==== Collected data
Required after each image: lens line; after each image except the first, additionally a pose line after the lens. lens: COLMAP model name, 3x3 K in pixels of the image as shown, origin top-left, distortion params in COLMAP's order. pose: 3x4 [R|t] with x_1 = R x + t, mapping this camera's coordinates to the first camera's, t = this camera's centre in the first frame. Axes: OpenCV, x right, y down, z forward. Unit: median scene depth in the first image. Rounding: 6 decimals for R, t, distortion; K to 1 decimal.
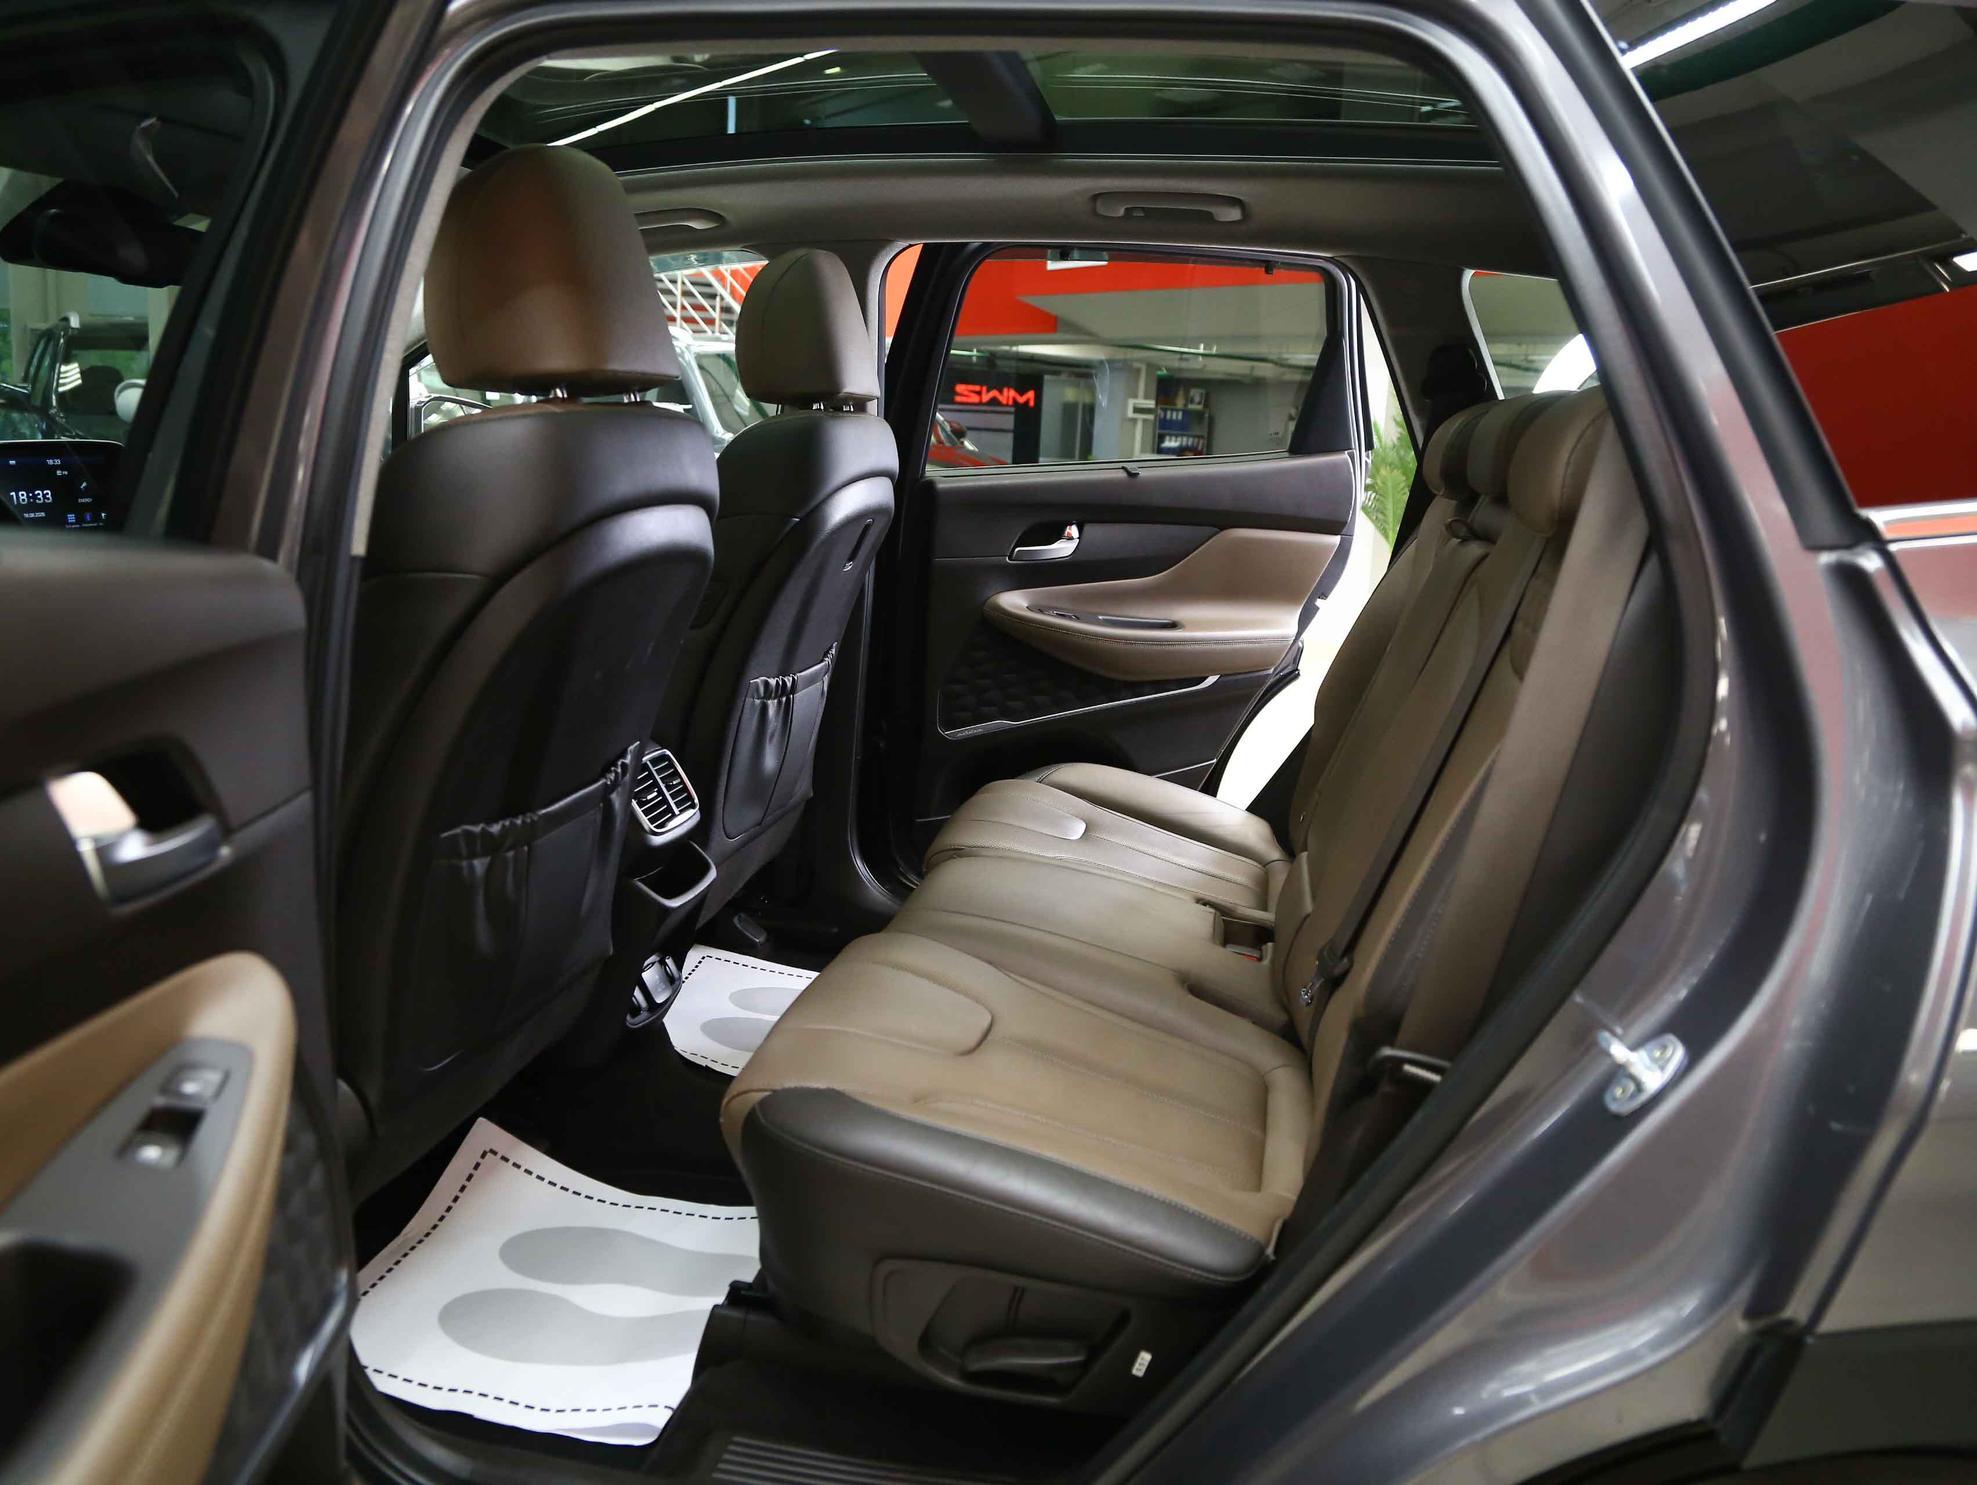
lens RADIAL K [[1536.9, 0, 988.5], [0, 1536.9, 742.5], [0, 0, 1]] dist [-0.125556, 0.075156]
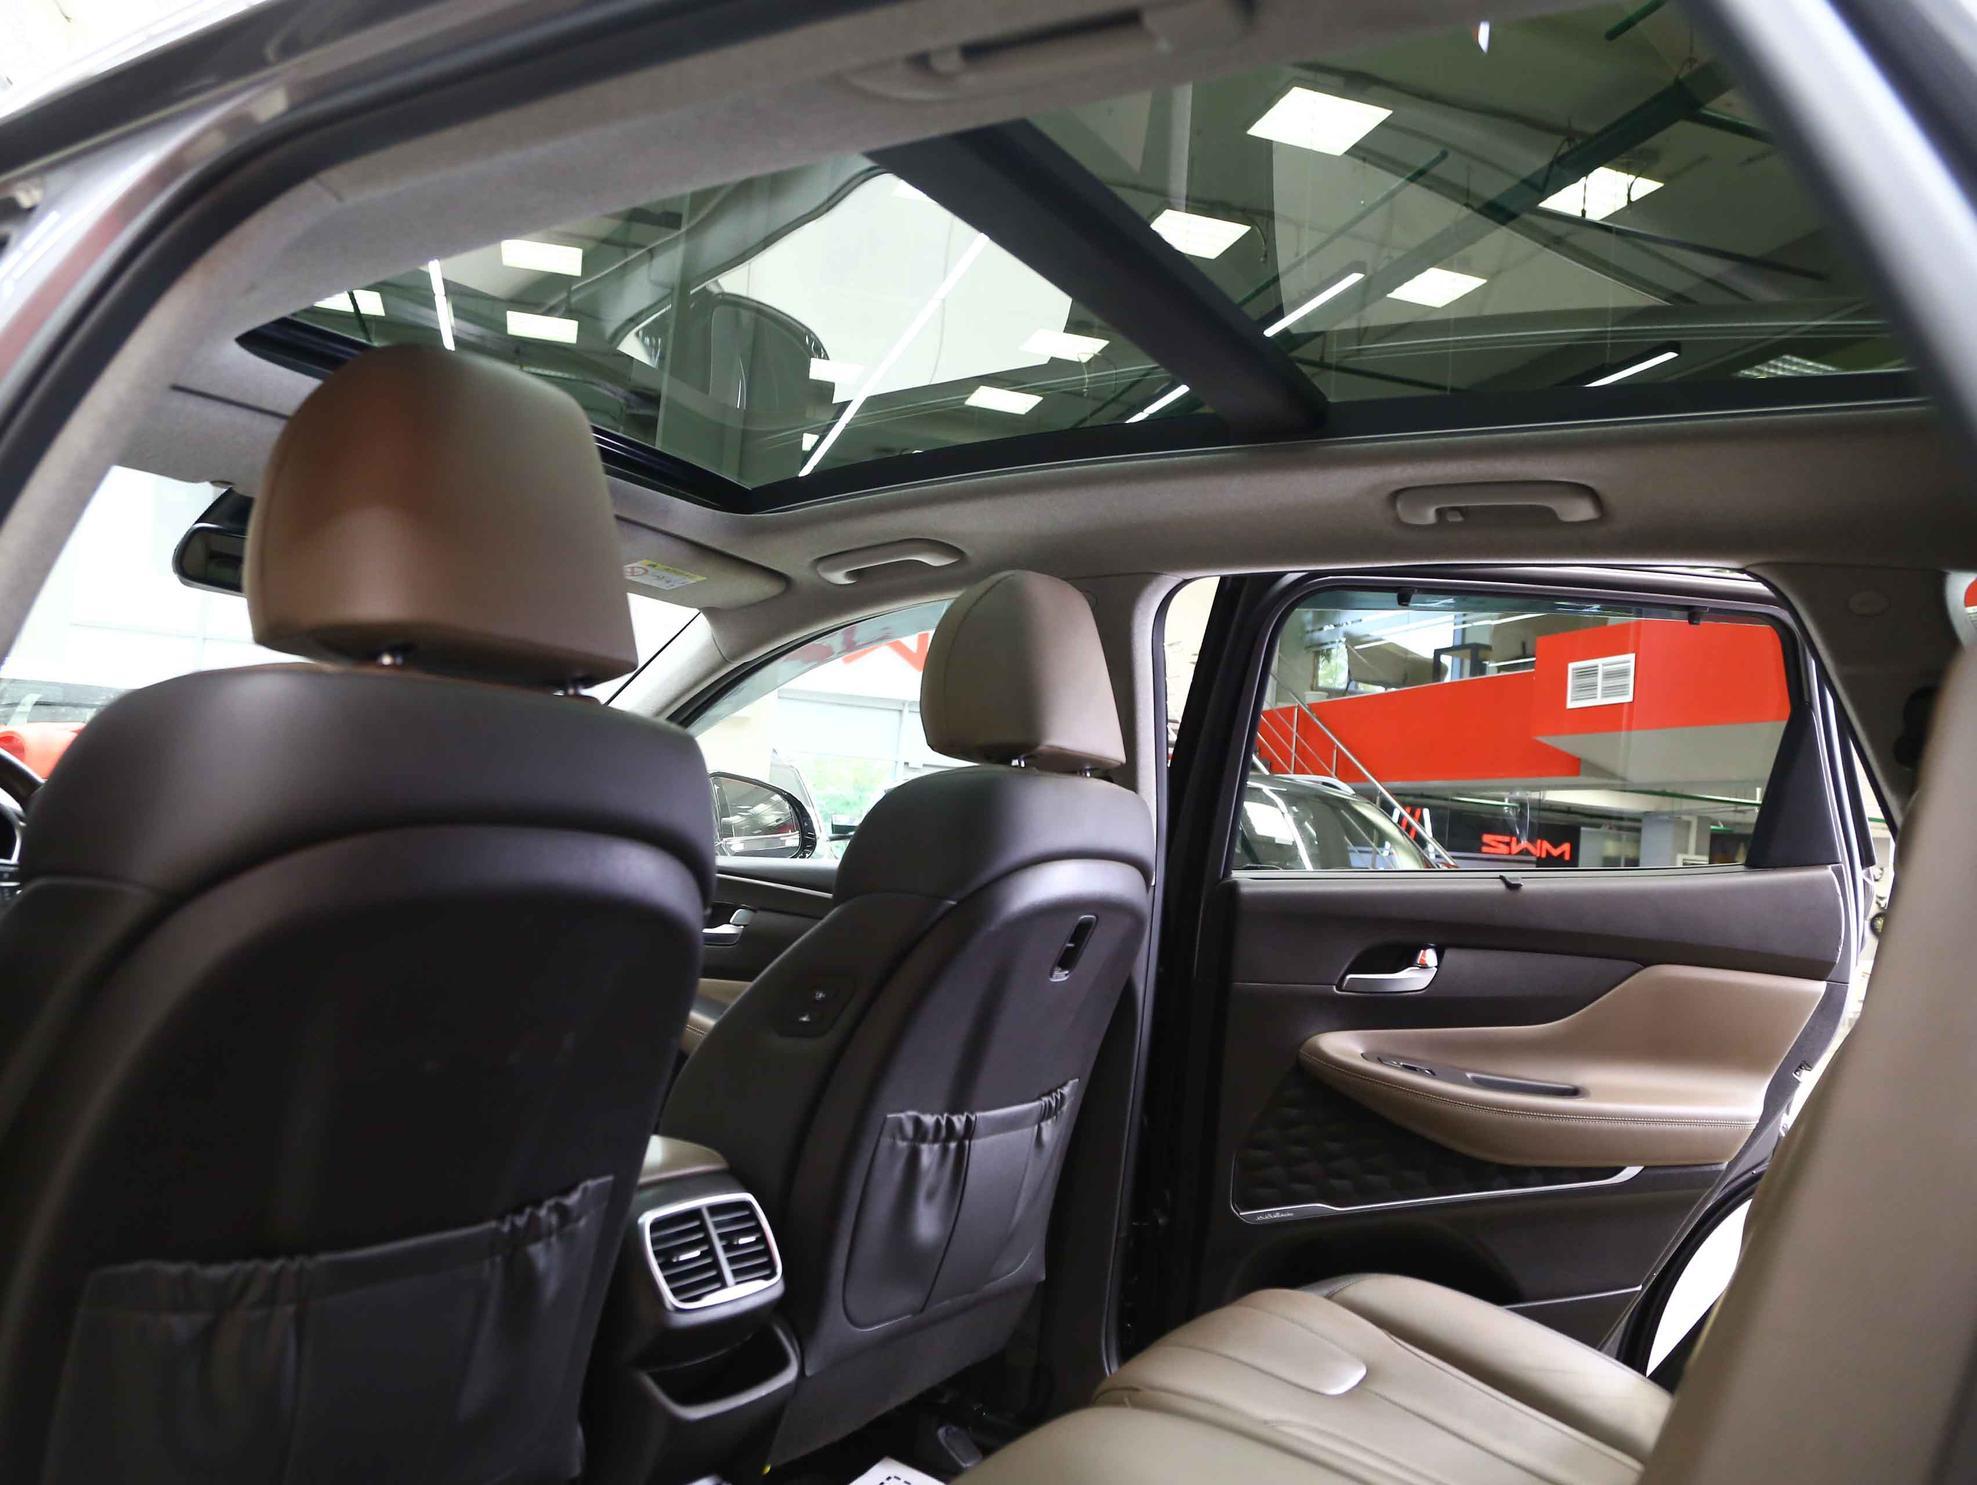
lens RADIAL K [[1536.9, 0, 988.5], [0, 1536.9, 742.5], [0, 0, 1]] dist [-0.125556, 0.075156]
pose [[0.937890, 0.004110, -0.346910, 0.113485], [-0.104187, 0.957113, -0.270334, -0.013829], [0.330920, 0.289687, 0.898094, 0.225493]]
========
Return the lines of the data above in full and exactly, with no pictures.

Required after each image: lens line; after each image except the first, additionally a pose line after the lens. lens: COLMAP model name, 3x3 K in pixels of the image as shown, origin top-left, distortion params in COLMAP's order. pose: 3x4 [R|t] with x_1 = R x + t, mapping this camera's coordinates to the first camera's, t = this camera's centre in the first frame. Axes: OpenCV, x right, y down, z forward. Unit: median scene depth in the first image. Rounding: 6 decimals for R, t, distortion; K to 1 decimal.
lens RADIAL K [[1536.9, 0, 988.5], [0, 1536.9, 742.5], [0, 0, 1]] dist [-0.125556, 0.075156]
lens RADIAL K [[1536.9, 0, 988.5], [0, 1536.9, 742.5], [0, 0, 1]] dist [-0.125556, 0.075156]
pose [[0.937890, 0.004110, -0.346910, 0.113485], [-0.104187, 0.957113, -0.270334, -0.013829], [0.330920, 0.289687, 0.898094, 0.225493]]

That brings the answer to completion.